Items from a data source
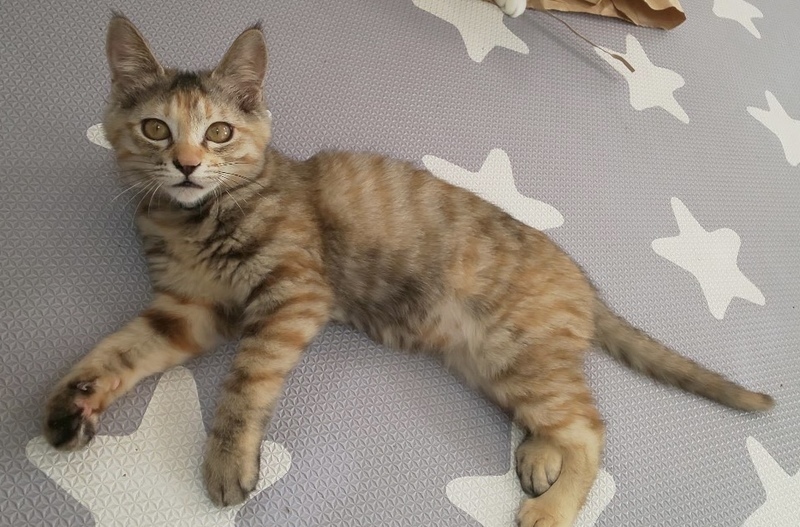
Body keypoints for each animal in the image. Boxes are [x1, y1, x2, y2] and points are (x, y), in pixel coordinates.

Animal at [43, 15, 773, 527]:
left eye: (218, 133)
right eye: (157, 130)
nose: (188, 165)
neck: (193, 220)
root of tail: (582, 280)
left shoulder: (291, 296)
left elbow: (242, 386)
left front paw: (227, 461)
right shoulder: (185, 310)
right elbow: (116, 350)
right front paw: (72, 401)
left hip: (516, 354)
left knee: (590, 428)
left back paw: (554, 505)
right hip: (494, 366)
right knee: (566, 417)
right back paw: (537, 456)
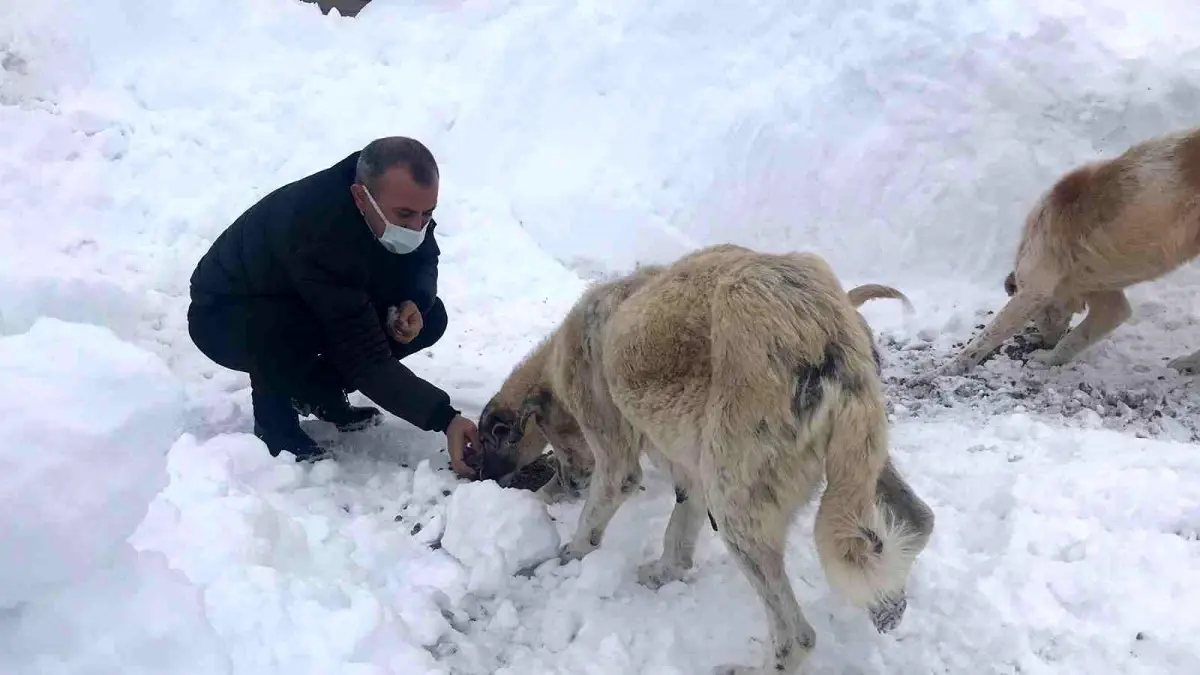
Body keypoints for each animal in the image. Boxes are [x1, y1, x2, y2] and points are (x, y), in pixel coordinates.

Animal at [472, 246, 931, 672]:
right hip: (859, 464)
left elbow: (593, 523)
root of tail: (825, 334)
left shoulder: (619, 460)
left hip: (735, 508)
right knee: (917, 520)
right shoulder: (690, 470)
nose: (560, 484)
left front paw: (563, 557)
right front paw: (664, 573)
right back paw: (889, 605)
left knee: (797, 636)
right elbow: (678, 533)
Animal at [940, 125, 1200, 372]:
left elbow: (988, 335)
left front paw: (951, 367)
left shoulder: (1034, 288)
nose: (1046, 343)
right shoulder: (1104, 298)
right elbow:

# [Your objective]
Copy out all the data exactly. No images belong in the copy.

# [Reply]
Body keypoints for each animal in the image. Boxes are [x1, y1, x2, y2] and points are (x, y), in pixel coordinates.

Animal at [43, 15, 773, 527]:
left eye: (218, 133)
right eye: (157, 130)
nose: (188, 165)
neck: (193, 220)
root of tail: (582, 280)
left shoulder: (291, 296)
left elbow: (242, 386)
left front paw: (227, 461)
right shoulder: (185, 310)
right elbow: (116, 350)
right front paw: (72, 401)
left hip: (516, 354)
left knee: (590, 428)
left back paw: (554, 505)
right hip: (494, 366)
right knee: (566, 417)
right back paw: (537, 456)
Body keypoints for each animal in the image. Boxes are [x1, y1, x2, y2] and points are (x, y), in pixel coordinates.

Animal at [472, 246, 931, 672]:
right hip: (859, 464)
left elbow: (593, 523)
root of tail: (825, 334)
left shoulder: (619, 460)
left hip: (735, 508)
right knee: (917, 520)
right shoulder: (690, 470)
nose: (560, 484)
left front paw: (563, 557)
right front paw: (664, 573)
right back paw: (889, 605)
left knee: (797, 636)
right elbow: (678, 533)
Animal at [940, 125, 1200, 372]:
left elbow: (988, 335)
left front paw: (951, 367)
left shoulder: (1034, 288)
nose: (1046, 343)
right shoulder: (1104, 298)
right elbow:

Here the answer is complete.